ビッグ3とトヨタ以外にも参入を果たしているメーカーは多い

 代表的なSUTは、GMキャデラック「エスカレードEXT」、GMシボレー「アバランチ」、ハマー「H2 SUT」、そしてホンダ「リッヂライン」など、主にアメリカ市場向けモデルである。

 一方で、プレミアムブランドでSUTというよりも、純粋にピックアップトラックに参入した事例がある。それが、メルセデス・ベンツ「Xクラス」だ。登場したのは2017年だが、2020年5月に生産中止という、メルセデス・ベンツ史上でも稀な短命モデル(クラス)となってしまった。

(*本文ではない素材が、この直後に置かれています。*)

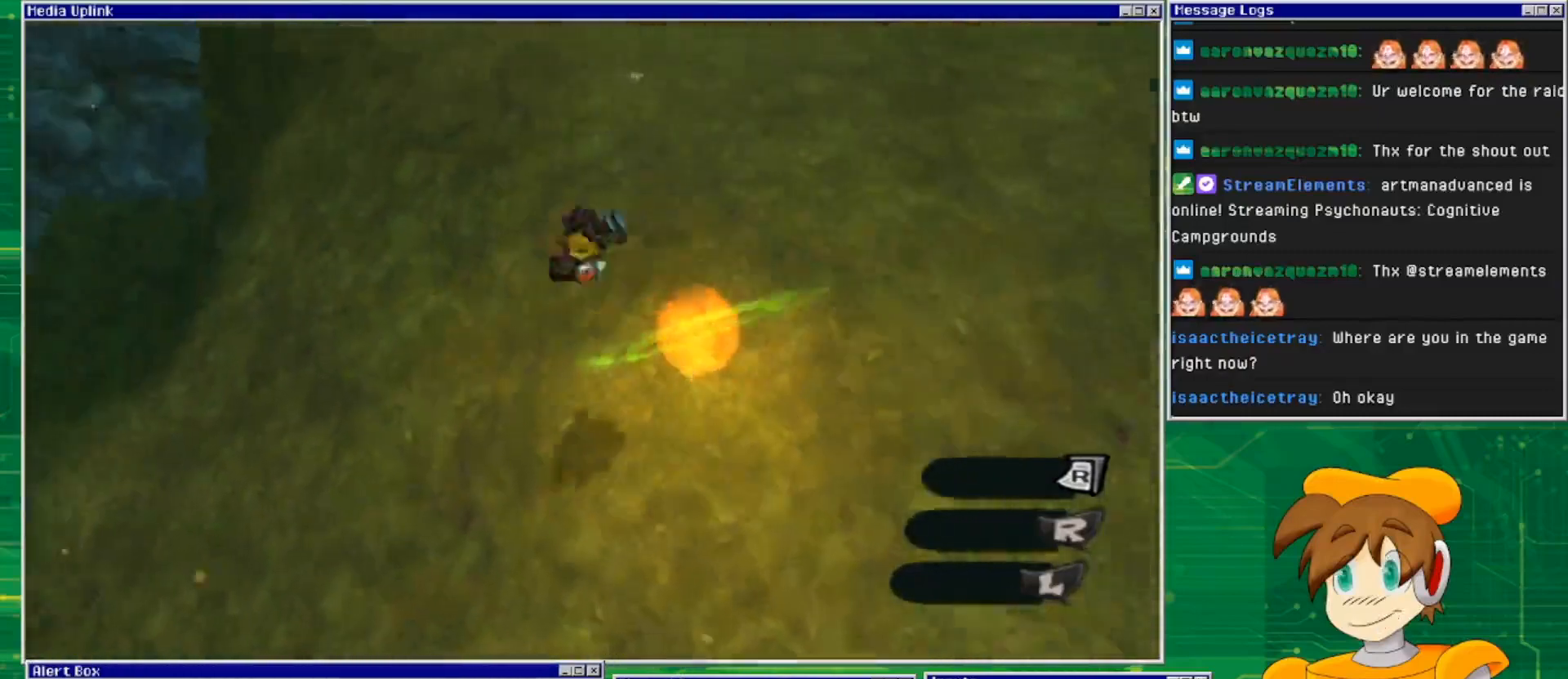
{"buttons": [], "left_stick": "up", "right_stick": "center", "events": [[300, "left_stick", "up"], [400, "CROSS", "up"]]}
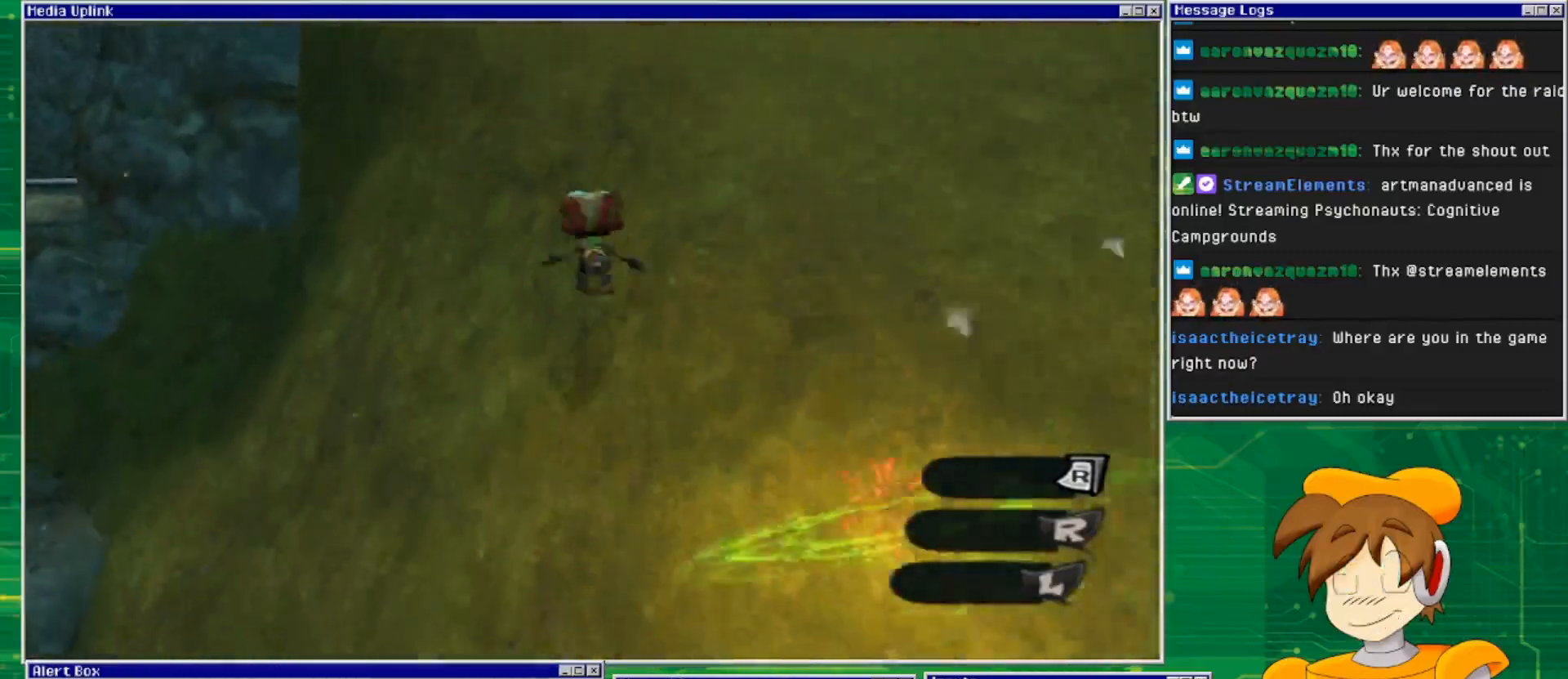
{"buttons": ["CROSS"], "left_stick": "up", "right_stick": "center", "events": [[367, "CROSS", "down"]]}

 このXクラス、ダイムラー(当時)とルノー・日産(当時)の業務提携によって誕生した企画で、ベースは日産のピックアップトラック「ナバラ」だった。「ナバラ」は、北米向けピックアップトラックではなく、東南アジアや南米など向けの商用と乗用を兼用する庶民向けモデルという位置付けのモデルだ。

 それを外装・内装を演出だけで、いきなりメルセデス・ベンツを名乗られることに、多くの人が違和感を持ったのだろう。仮に、メルセデス・ベンツがこの領域に本気で参入するのならば、自社のSUVモデルをベースとしてSUTを企画するべきだったと思う。

 こうした東南アジア・南米向けのピックアップトラックを使った、欧米ブランドのコラボでの成功例は、フォード「レンジャー」とフォルクスワーゲン「アマロック」であろう。

 今後、SUVやピックアップトラックもグローバルでEVシフトが進むと考えられるが、そうなるとさまざまなメーカーからEV版のSUTが登場するのかもしれない。